#### PASSAGE FOR REVIEW
Our school-provided apartment is named Yashi Lou which means elegant poetry building. But like how most of us usually doubt the Chinese sense of aesthetics, one can only be confused in trying to find the elegance or the poetry in our Yashi Lou apartment. Nevertheless, the white bathroom tiles that cover the building facade, the stained and peeling walls and the pipes lining the bathroom have actually been home to Trey and me for the past two semesters in Shenzhen Polytech. The calm lake outside our building, contrasting the hustle and bustle of student life within the campus is not something that anyone gets even in tall, gleaming high-end apartments in Shenzhen.
########
#### RECORD EXCERPTS
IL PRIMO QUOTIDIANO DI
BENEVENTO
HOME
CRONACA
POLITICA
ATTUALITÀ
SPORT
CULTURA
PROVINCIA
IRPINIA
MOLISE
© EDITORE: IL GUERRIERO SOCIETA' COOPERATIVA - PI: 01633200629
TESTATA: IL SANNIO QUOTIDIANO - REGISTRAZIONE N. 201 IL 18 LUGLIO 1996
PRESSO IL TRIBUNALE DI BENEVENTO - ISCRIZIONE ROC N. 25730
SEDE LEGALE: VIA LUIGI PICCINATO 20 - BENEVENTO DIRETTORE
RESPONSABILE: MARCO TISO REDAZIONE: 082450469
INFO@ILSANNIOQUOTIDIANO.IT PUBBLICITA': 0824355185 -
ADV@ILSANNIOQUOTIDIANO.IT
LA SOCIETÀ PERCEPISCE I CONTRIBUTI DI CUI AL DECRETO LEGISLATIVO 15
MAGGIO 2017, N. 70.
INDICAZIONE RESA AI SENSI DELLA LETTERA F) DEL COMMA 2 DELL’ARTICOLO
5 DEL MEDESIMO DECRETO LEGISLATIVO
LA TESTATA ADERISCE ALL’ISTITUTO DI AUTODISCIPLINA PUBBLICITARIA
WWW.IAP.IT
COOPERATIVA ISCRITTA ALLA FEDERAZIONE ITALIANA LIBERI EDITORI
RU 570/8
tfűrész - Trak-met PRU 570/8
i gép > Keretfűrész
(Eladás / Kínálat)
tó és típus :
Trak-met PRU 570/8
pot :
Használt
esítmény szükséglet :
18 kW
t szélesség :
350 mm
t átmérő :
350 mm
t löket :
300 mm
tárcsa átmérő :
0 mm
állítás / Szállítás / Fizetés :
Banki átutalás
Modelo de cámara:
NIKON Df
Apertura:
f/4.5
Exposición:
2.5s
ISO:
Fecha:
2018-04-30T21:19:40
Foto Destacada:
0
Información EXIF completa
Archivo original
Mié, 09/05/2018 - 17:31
########
What comes next in the piece about the Yashi Lou apartment at Shenzhen Polytech, picking up after its final sentence?

But endearing as campus life is, Trey and I have to live the life of a married adult couple with a real home. Tomorrow we will be moving to Baishizhou--a neighborhood that displays China as raw as it is, with narrow roads cramped with noodle shops, Chinese fastfood, children's toys, hardware stores and brothels all in one strip. Men in suits spit on the street and mothers let their babies take a dump in the public thrash bins. And this is the real China that we've come to know, accept and love during our first year in this country. And tomorrow we go back to this neighborhood, but this time, we live in the white, gleaming apartment that towers the entire neighborhood. A 75 sqm two-bedroom place on the 29th floor will be our new home. Our small balcony overlooks a golf course, an amusement park and all the other apartments in Baishizhou lined along a main highway.
Maybe next time I'll talk about color swatches, curtains, couch pillows or the inconveniences of having no hot water in the sink. Or maybe help my husband deconstruct my being a narrow pit, whatever that means.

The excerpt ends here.